Over the last few years, we have noticed our deer sightings have remained consistent while others in our area that are tree sitters are not seeing the deer. We have several theories for this. First, the populations are obviously down in the Northwoods due to over harvest and the rise in predators. We feel deer are moving even less during the daylight hours, holding tight until they absolutely have to move. When a feeding pack of wolves moves through an area, deer move out for several days. It’s usually a good bet to not waste your time hunting in an area when you cut a fresh set of wolf tracks.
Usually, a plan will be formulated the night before we head out hunting. The study of the topographic maps, deer sighting, fresh sign and weather forecasting all go into devising the following day’s strategy.

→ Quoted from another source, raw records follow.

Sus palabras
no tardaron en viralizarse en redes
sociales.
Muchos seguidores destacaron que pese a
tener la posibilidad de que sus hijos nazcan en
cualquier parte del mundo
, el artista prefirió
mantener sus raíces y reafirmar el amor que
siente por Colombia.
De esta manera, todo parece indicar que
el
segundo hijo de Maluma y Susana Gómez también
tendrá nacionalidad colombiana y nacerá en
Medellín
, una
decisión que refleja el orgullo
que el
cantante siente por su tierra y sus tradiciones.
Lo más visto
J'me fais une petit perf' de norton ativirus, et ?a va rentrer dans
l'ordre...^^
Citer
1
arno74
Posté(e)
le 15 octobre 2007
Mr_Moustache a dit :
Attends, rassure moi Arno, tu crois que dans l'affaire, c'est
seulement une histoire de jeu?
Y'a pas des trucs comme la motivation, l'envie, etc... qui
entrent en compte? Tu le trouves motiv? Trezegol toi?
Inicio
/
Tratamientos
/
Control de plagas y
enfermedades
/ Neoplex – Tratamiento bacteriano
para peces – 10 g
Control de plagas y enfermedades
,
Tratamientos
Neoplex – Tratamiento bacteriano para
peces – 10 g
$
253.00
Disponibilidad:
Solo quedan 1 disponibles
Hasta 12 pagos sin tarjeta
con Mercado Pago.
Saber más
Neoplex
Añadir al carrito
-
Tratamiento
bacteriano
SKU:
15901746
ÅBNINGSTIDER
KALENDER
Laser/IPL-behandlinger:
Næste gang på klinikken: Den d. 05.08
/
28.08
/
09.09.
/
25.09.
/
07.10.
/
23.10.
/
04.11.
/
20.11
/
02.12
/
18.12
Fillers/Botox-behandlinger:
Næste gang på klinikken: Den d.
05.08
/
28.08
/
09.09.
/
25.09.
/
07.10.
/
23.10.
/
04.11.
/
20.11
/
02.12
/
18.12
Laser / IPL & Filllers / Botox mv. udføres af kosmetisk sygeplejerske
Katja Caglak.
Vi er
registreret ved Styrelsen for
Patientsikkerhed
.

Daybreak finds us at the areas that we plan to hunt. Some days an excess of ten miles may be covered and others as little as one or two. The basic approach is to quietly sneak through feeding and bedding areas in hopes to catch up to a buck, sighting him before he is alerted. The rule here is simple, quiet, every move is calculated and done smoothly; all the while scanning up ahead for deer and your next step. At times you may come across an area that deserves a little stop to stand for a while. This is especially true if you run into a feeding doe, waiting to watch her backtrack will sometimes yield a trailing buck.
An overnight snowstorm brings even more excitement to the morning. After the storm the deer will be on the move feeding. This is an excellent time to cut a fresh set of buck tracks that adds a whole new element to the hunt. Trailing a big buck can be rewarding and frustrating but always an all-around learning experience. With this method you either get ‘em or you don’t, but he may help you learn his tendencies when he is pressured or just on his daily routine. The more experience and time spent applying this method to your area will help with success. You will soon learn that the big bucks utilize the same travel and escape routes year after year. These are key areas to remember, especially when hunting with others in your group. Many times if there are a few working an area remembering these corridors will lead to catching a buck trying to sneak out from one of your hunting partners. Usually, they are close and always willing to help you drag out your buck.
Just as important as keen woodsmanship skills, the right gear is essential and some tools could save your life. We opt for pump and lever action rifles. Varying from iron sights to low-powered scopes. The idea here is quick sighting and close shots. Previously stated, wool is the clothing of choice. Layering your clothing is also key to staying warm and comfortable. Cotton fabrics are better for wearing around camp. The reason is they hold moisture and will chill you when you stop moving. A compass is a must, even if you have a GPS. Other important must takes; lighter, topographic map, knife, flashlight, high energy snacks, a canteen and extra gloves. I prefer to hunt with a vest that has multiple pockets and pack space on your back that comes in handy for shedding a layer or two as the day warms up. Remember, you are going to be covering miles and you don’t want to carry too much extra weight. On that note, the hunt could turn into an endurance test. That big buck lives there every day and can cover two miles before you even figure out which way his tracks are going. The better shape you are in when you arrive in deer camp the better. You may need to cover some ground if you are on a hot track. Also, at the end of that track, if you are successful, you still have to get him out and chances are you will be pretty far from the vehicle.
This style of hunting may not be for everyone nor is it possible to do in all areas. But this is what I look forward to every fall. Success here isn’t measured in what is hanging on the pole but by the experience itself. Nine days of chasing whitetails from a traditional deer camp with a great bunch of guys. Now this is living!